BACKGROUND/AIMS
We aimed to investigate the prevalence of intestinal metaplasia in the cardia of a patient group with high incidence of Helicobacter pylori infection presenting for elective upper endoscopy. We also re-evaluated the relation between intestinal metaplasia in the cardia and gastroesophageal reflux disease, smoking, alcohol history, H. pylori infection, Barrett's esophagus and intestinal metaplasia elsewhere in the stomach.
METHODOLOGY
Sixty patients presenting for elective upper endoscopy were included in this study. Prior to undergoing endoscopy each patient was questioned with regard to the clinical indication and symptoms including heartburn, regurgitation, and dysphagia. In addition, a smoking and alcohol history were recorded. Endoscopic biopsies: 1) one from the midantrum on the lesser curvature, 2) one from the incisura angularis, 3) one from the mid-corpus on the lesser curvature, 4) one from the columnar side of the squamocolumnar junction, 5) one from the squamous side of the squamocolumnar junction, 6) one from 2 cm distal to the esophagogastric junction, 7) one from across the squamocolumnar junction. Slides were stained using a combination of hematoxylin-eosin with Alcian blue at pH 2.5 for intestinal metaplasia.

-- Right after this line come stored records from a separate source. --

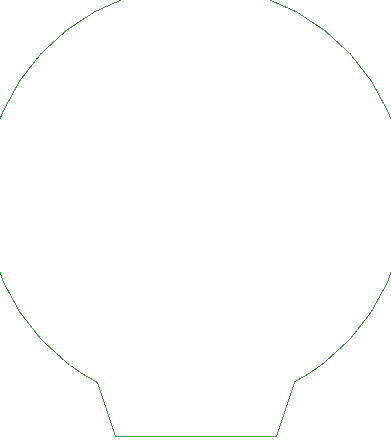
<source format=gbr>
%TF.GenerationSoftware,KiCad,Pcbnew,9.0.0*%
%TF.CreationDate,2025-10-25T14:56:04+02:00*%
%TF.ProjectId,DisplayBoard,44697370-6c61-4794-926f-6172642e6b69,rev?*%
%TF.SameCoordinates,Original*%
%TF.FileFunction,Profile,NP*%
%FSLAX46Y46*%
G04 Gerber Fmt 4.6, Leading zero omitted, Abs format (unit mm)*
G04 Created by KiCad (PCBNEW 9.0.0) date 2025-10-25 14:56:04*
%MOMM*%
%LPD*%
G01*
G04 APERTURE LIST*
%TA.AperFunction,Profile*%
%ADD10C,0.050000*%
%TD*%
G04 APERTURE END LIST*
D10*
X100000000Y-138100000D02*
X106830000Y-138100000D01*
X100000000Y-138100000D02*
X93170000Y-138100000D01*
X91654943Y-133543916D02*
G75*
G02*
X108339959Y-133546619I8345057J15733916D01*
G01*
X91654945Y-133543916D02*
X93170000Y-138100000D01*
X106830000Y-138100000D02*
X108339959Y-133546619D01*
M02*

</source>
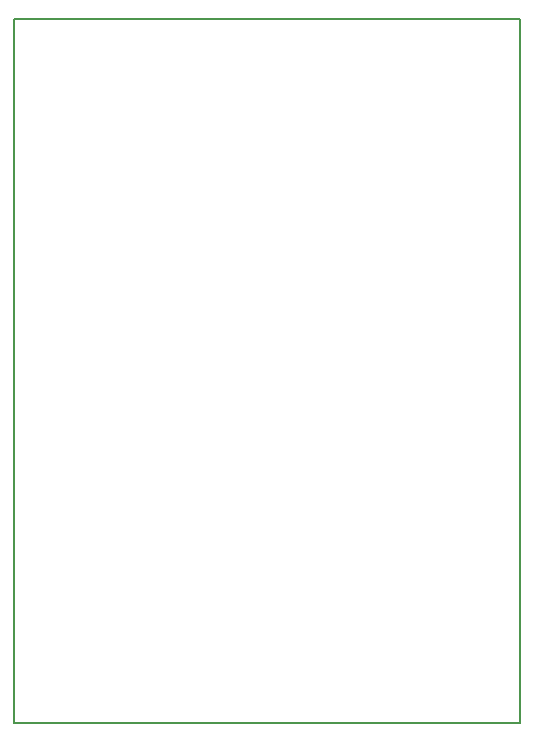
<source format=gbr>
G04 #@! TF.FileFunction,Profile,NP*
%FSLAX46Y46*%
G04 Gerber Fmt 4.6, Leading zero omitted, Abs format (unit mm)*
G04 Created by KiCad (PCBNEW 4.0.4-stable) date 02/13/17 09:14:57*
%MOMM*%
%LPD*%
G01*
G04 APERTURE LIST*
%ADD10C,0.100000*%
%ADD11C,0.150000*%
G04 APERTURE END LIST*
D10*
D11*
X127076100Y-134843600D02*
X169926100Y-134843600D01*
X169926100Y-134843600D02*
X169926100Y-75163600D01*
X169926100Y-75163600D02*
X127076100Y-75163600D01*
X127076100Y-75163600D02*
X127076100Y-134843600D01*
M02*

</source>
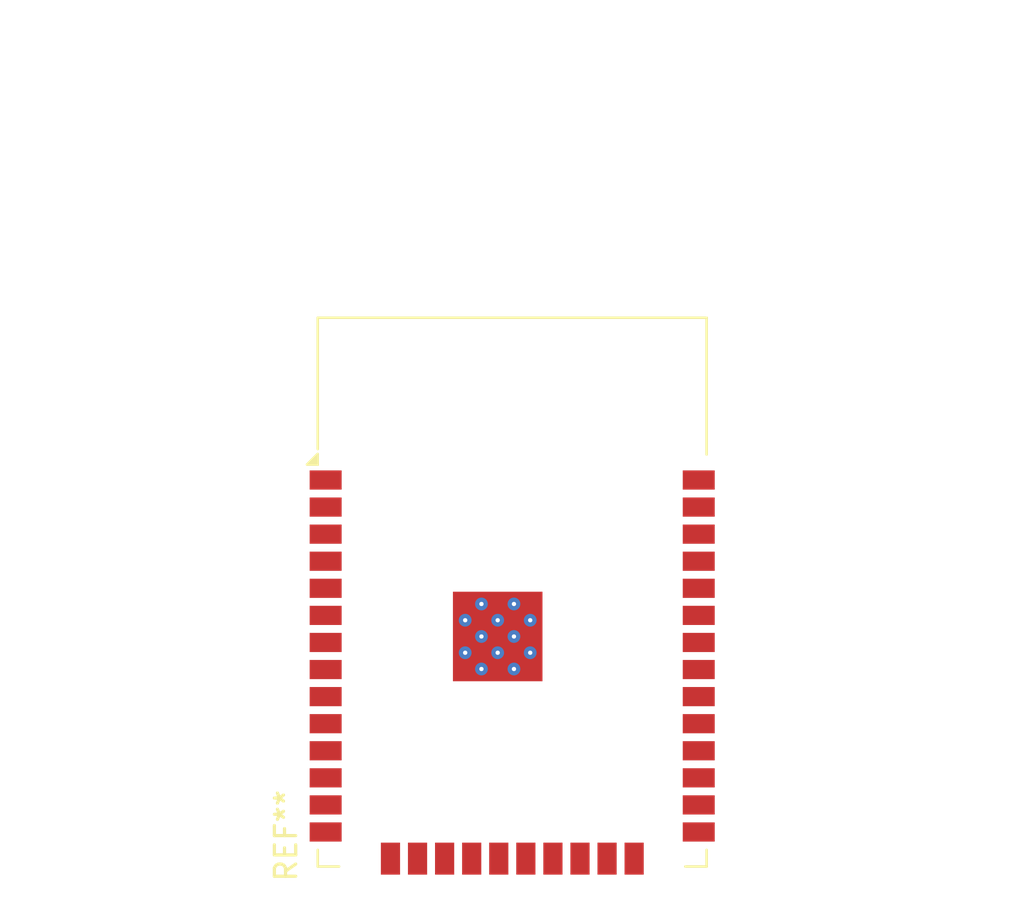
<source format=kicad_pcb>
(kicad_pcb
	(version 20241229)
	(generator "pcbnew")
	(generator_version "9.0")
	(general
		(thickness 1.6)
		(legacy_teardrops no)
	)
	(paper "A4")
	(layers
		(0 "F.Cu" signal)
		(2 "B.Cu" signal)
		(9 "F.Adhes" user "F.Adhesive")
		(11 "B.Adhes" user "B.Adhesive")
		(13 "F.Paste" user)
		(15 "B.Paste" user)
		(5 "F.SilkS" user "F.Silkscreen")
		(7 "B.SilkS" user "B.Silkscreen")
		(1 "F.Mask" user)
		(3 "B.Mask" user)
		(17 "Dwgs.User" user "User.Drawings")
		(19 "Cmts.User" user "User.Comments")
		(21 "Eco1.User" user "User.Eco1")
		(23 "Eco2.User" user "User.Eco2")
		(25 "Edge.Cuts" user)
		(27 "Margin" user)
		(31 "F.CrtYd" user "F.Courtyard")
		(29 "B.CrtYd" user "B.Courtyard")
		(35 "F.Fab" user)
		(33 "B.Fab" user)
		(39 "User.1" user)
		(41 "User.2" user)
		(43 "User.3" user)
		(45 "User.4" user)
	)
	(setup
		(pad_to_mask_clearance 0)
		(allow_soldermask_bridges_in_footprints no)
		(tenting front back)
		(pcbplotparams
			(layerselection 0x00000000_00000000_55555555_5755f5ff)
			(plot_on_all_layers_selection 0x00000000_00000000_00000000_00000000)
			(disableapertmacros no)
			(usegerberextensions no)
			(usegerberattributes yes)
			(usegerberadvancedattributes yes)
			(creategerberjobfile yes)
			(dashed_line_dash_ratio 12.000000)
			(dashed_line_gap_ratio 3.000000)
			(svgprecision 4)
			(plotframeref no)
			(mode 1)
			(useauxorigin no)
			(hpglpennumber 1)
			(hpglpenspeed 20)
			(hpglpendiameter 15.000000)
			(pdf_front_fp_property_popups yes)
			(pdf_back_fp_property_popups yes)
			(pdf_metadata yes)
			(pdf_single_document no)
			(dxfpolygonmode yes)
			(dxfimperialunits yes)
			(dxfusepcbnewfont yes)
			(psnegative no)
			(psa4output no)
			(plot_black_and_white yes)
			(sketchpadsonfab no)
			(plotpadnumbers no)
			(hidednponfab no)
			(sketchdnponfab yes)
			(crossoutdnponfab yes)
			(subtractmaskfromsilk no)
			(outputformat 1)
			(mirror no)
			(drillshape 1)
			(scaleselection 1)
			(outputdirectory "")
		)
	)
	(net 0 "")
	(footprint "RF_Module:ESP32-WROOM-32" (layer "F.Cu") (at 143.25 108.9))
	(embedded_fonts no)
)

</source>
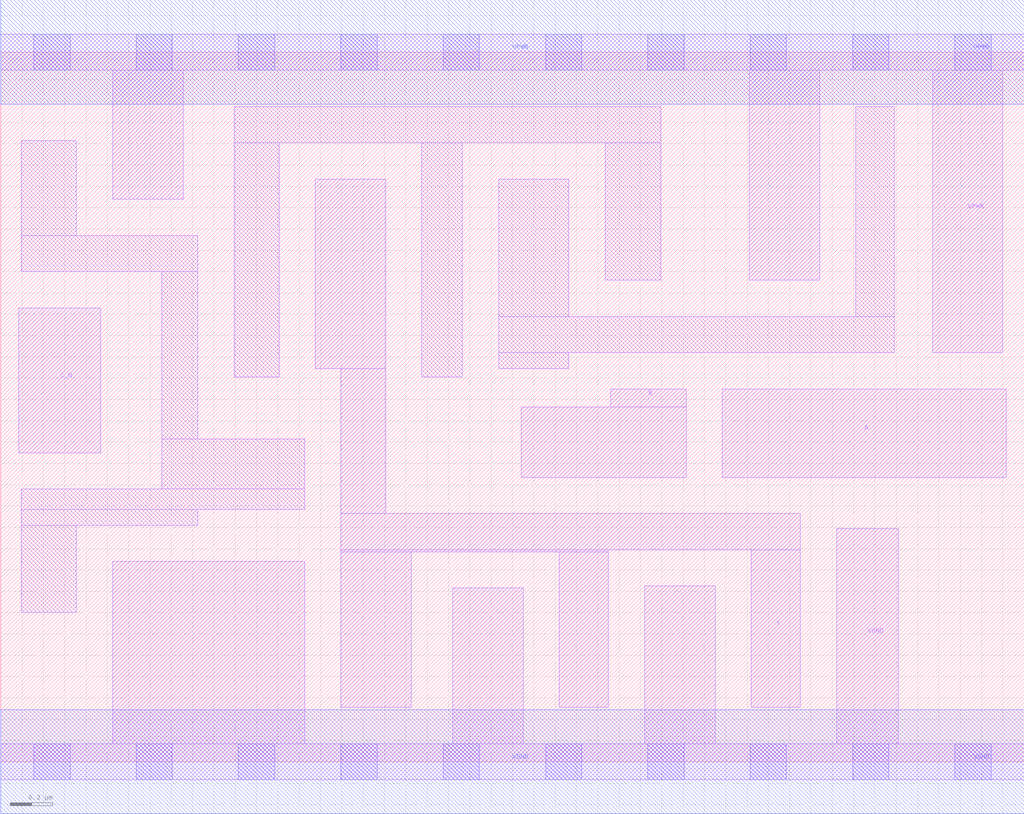
<source format=lef>
# Copyright 2020 The SkyWater PDK Authors
#
# Licensed under the Apache License, Version 2.0 (the "License");
# you may not use this file except in compliance with the License.
# You may obtain a copy of the License at
#
#     https://www.apache.org/licenses/LICENSE-2.0
#
# Unless required by applicable law or agreed to in writing, software
# distributed under the License is distributed on an "AS IS" BASIS,
# WITHOUT WARRANTIES OR CONDITIONS OF ANY KIND, either express or implied.
# See the License for the specific language governing permissions and
# limitations under the License.
#
# SPDX-License-Identifier: Apache-2.0

VERSION 5.7 ;
  NAMESCASESENSITIVE ON ;
  NOWIREEXTENSIONATPIN ON ;
  DIVIDERCHAR "/" ;
  BUSBITCHARS "[]" ;
UNITS
  DATABASE MICRONS 200 ;
END UNITS
MACRO sky130_fd_sc_lp__nor3b_2
  CLASS CORE ;
  SOURCE USER ;
  FOREIGN sky130_fd_sc_lp__nor3b_2 ;
  ORIGIN  0.000000  0.000000 ;
  SIZE  4.800000 BY  3.330000 ;
  SYMMETRY X Y R90 ;
  SITE unit ;
  PIN A
    ANTENNAGATEAREA  0.630000 ;
    DIRECTION INPUT ;
    USE SIGNAL ;
    PORT
      LAYER li1 ;
        RECT 3.385000 1.335000 4.715000 1.750000 ;
    END
  END A
  PIN B
    ANTENNAGATEAREA  0.630000 ;
    DIRECTION INPUT ;
    USE SIGNAL ;
    PORT
      LAYER li1 ;
        RECT 2.440000 1.335000 3.215000 1.665000 ;
        RECT 2.860000 1.665000 3.215000 1.750000 ;
    END
  END B
  PIN C_N
    ANTENNAGATEAREA  0.126000 ;
    DIRECTION INPUT ;
    USE SIGNAL ;
    PORT
      LAYER li1 ;
        RECT 0.085000 1.450000 0.470000 2.130000 ;
    END
  END C_N
  PIN Y
    ANTENNADIFFAREA  1.146600 ;
    DIRECTION OUTPUT ;
    USE SIGNAL ;
    PORT
      LAYER li1 ;
        RECT 1.475000 1.845000 1.805000 2.735000 ;
        RECT 1.595000 0.255000 1.925000 0.985000 ;
        RECT 1.595000 0.985000 2.850000 0.995000 ;
        RECT 1.595000 0.995000 3.750000 1.165000 ;
        RECT 1.595000 1.165000 1.805000 1.845000 ;
        RECT 2.620000 0.255000 2.850000 0.985000 ;
        RECT 3.520000 0.255000 3.750000 0.995000 ;
    END
  END Y
  PIN VGND
    DIRECTION INOUT ;
    USE GROUND ;
    PORT
      LAYER li1 ;
        RECT 0.000000 -0.085000 4.800000 0.085000 ;
        RECT 0.525000  0.085000 1.425000 0.940000 ;
        RECT 2.120000  0.085000 2.450000 0.815000 ;
        RECT 3.020000  0.085000 3.350000 0.825000 ;
        RECT 3.920000  0.085000 4.210000 1.095000 ;
      LAYER mcon ;
        RECT 0.155000 -0.085000 0.325000 0.085000 ;
        RECT 0.635000 -0.085000 0.805000 0.085000 ;
        RECT 1.115000 -0.085000 1.285000 0.085000 ;
        RECT 1.595000 -0.085000 1.765000 0.085000 ;
        RECT 2.075000 -0.085000 2.245000 0.085000 ;
        RECT 2.555000 -0.085000 2.725000 0.085000 ;
        RECT 3.035000 -0.085000 3.205000 0.085000 ;
        RECT 3.515000 -0.085000 3.685000 0.085000 ;
        RECT 3.995000 -0.085000 4.165000 0.085000 ;
        RECT 4.475000 -0.085000 4.645000 0.085000 ;
      LAYER met1 ;
        RECT 0.000000 -0.245000 4.800000 0.245000 ;
    END
  END VGND
  PIN VPWR
    DIRECTION INOUT ;
    USE POWER ;
    PORT
      LAYER li1 ;
        RECT 0.000000 3.245000 4.800000 3.415000 ;
        RECT 0.525000 2.640000 0.855000 3.245000 ;
        RECT 3.510000 2.260000 3.840000 3.245000 ;
        RECT 4.370000 1.920000 4.700000 3.245000 ;
      LAYER mcon ;
        RECT 0.155000 3.245000 0.325000 3.415000 ;
        RECT 0.635000 3.245000 0.805000 3.415000 ;
        RECT 1.115000 3.245000 1.285000 3.415000 ;
        RECT 1.595000 3.245000 1.765000 3.415000 ;
        RECT 2.075000 3.245000 2.245000 3.415000 ;
        RECT 2.555000 3.245000 2.725000 3.415000 ;
        RECT 3.035000 3.245000 3.205000 3.415000 ;
        RECT 3.515000 3.245000 3.685000 3.415000 ;
        RECT 3.995000 3.245000 4.165000 3.415000 ;
        RECT 4.475000 3.245000 4.645000 3.415000 ;
      LAYER met1 ;
        RECT 0.000000 3.085000 4.800000 3.575000 ;
    END
  END VPWR
  OBS
    LAYER li1 ;
      RECT 0.095000 0.700000 0.355000 1.110000 ;
      RECT 0.095000 1.110000 0.925000 1.185000 ;
      RECT 0.095000 1.185000 1.425000 1.280000 ;
      RECT 0.095000 2.300000 0.925000 2.470000 ;
      RECT 0.095000 2.470000 0.355000 2.915000 ;
      RECT 0.755000 1.280000 1.425000 1.515000 ;
      RECT 0.755000 1.515000 0.925000 2.300000 ;
      RECT 1.095000 1.805000 1.305000 2.905000 ;
      RECT 1.095000 2.905000 3.095000 3.075000 ;
      RECT 1.975000 1.805000 2.165000 2.905000 ;
      RECT 2.335000 1.845000 2.665000 1.920000 ;
      RECT 2.335000 1.920000 4.190000 2.090000 ;
      RECT 2.335000 2.090000 2.665000 2.735000 ;
      RECT 2.835000 2.260000 3.095000 2.905000 ;
      RECT 4.010000 2.090000 4.190000 3.075000 ;
  END
END sky130_fd_sc_lp__nor3b_2

</source>
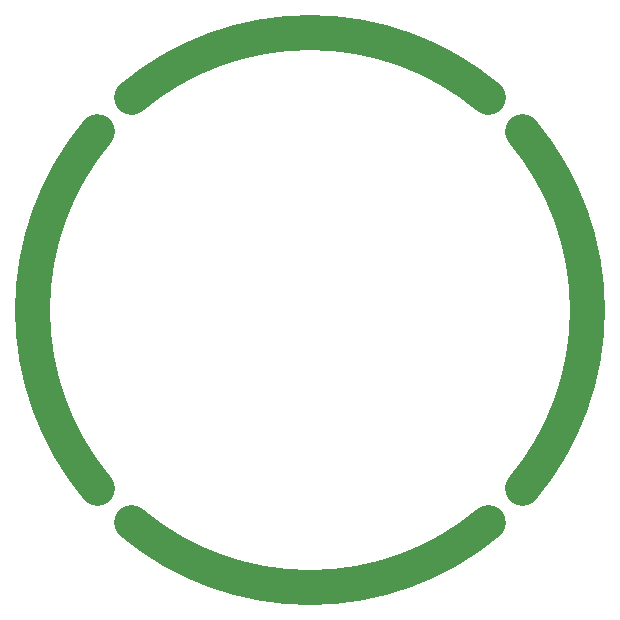
<source format=gbr>
G04 (created by PCBNEW (2013-01-21 BZR 3918)-testing) date Wed 23 Jan 2013 08:24:13 PM CET*
%MOIN*%
G04 Gerber Fmt 3.4, Leading zero omitted, Abs format*
%FSLAX34Y34*%
G01*
G70*
G90*
G04 APERTURE LIST*
%ADD10C,2.3622e-06*%
%ADD11C,0.1181*%
G04 APERTURE END LIST*
G54D10*
G54D11*
X25664Y-33795D02*
G75*
G02X23500Y-27850I7085J5945D01*
G74*
G01*
X25664Y-21904D02*
G75*
G03X23500Y-27850I7085J-5945D01*
G74*
G01*
X39835Y-21904D02*
G75*
G02X42000Y-27850I-7085J-5945D01*
G74*
G01*
X39835Y-33795D02*
G75*
G03X42000Y-27850I-7085J5945D01*
G74*
G01*
X26804Y-20764D02*
G75*
G02X32750Y-18600I5945J-7085D01*
G74*
G01*
X38695Y-34935D02*
G75*
G02X32750Y-37100I-5945J7085D01*
G74*
G01*
X26804Y-34935D02*
G75*
G03X32750Y-37100I5945J7085D01*
G74*
G01*
X38695Y-20764D02*
G75*
G03X32750Y-18600I-5945J-7085D01*
G74*
G01*
M02*

</source>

Each specimen was examined for the presence of H. pylori.
RESULTS
The prevalence of H. pylori infection was 63%. Prevalence of the H. pylori infection was significantly lower in the patients with intestinal metaplasia of the cardia than in the patients without intestinal metaplasia of the cardia (P = 0.025). There was a positive correlation between the age of the patients and having intestinal metaplasia of the cardia (r = 0.286, P = 0.008). There was no relationship between intestinal metaplasia of the cardia and pyrozis, regurgitation, dysphagia, history of alcohol and smoking esophagitis determined by endoscopy or histopathology, sex, intestinal metaplasia elsewhere in the stomach (P > 0.05).
CONCLUSIONS
The incidence of the intestinal metaplasia of the gastric cardia in Turkey is less than that of western countries. Intestinal metaplasia of the gastric cardia negatively correlates with H. pylori infection. And there was no relationship between gastric cardia intestinal metaplasia and reflux disease. Further investigations are needed for determining the premalign lesion and etiologic factors for cancer of the gastric cardia.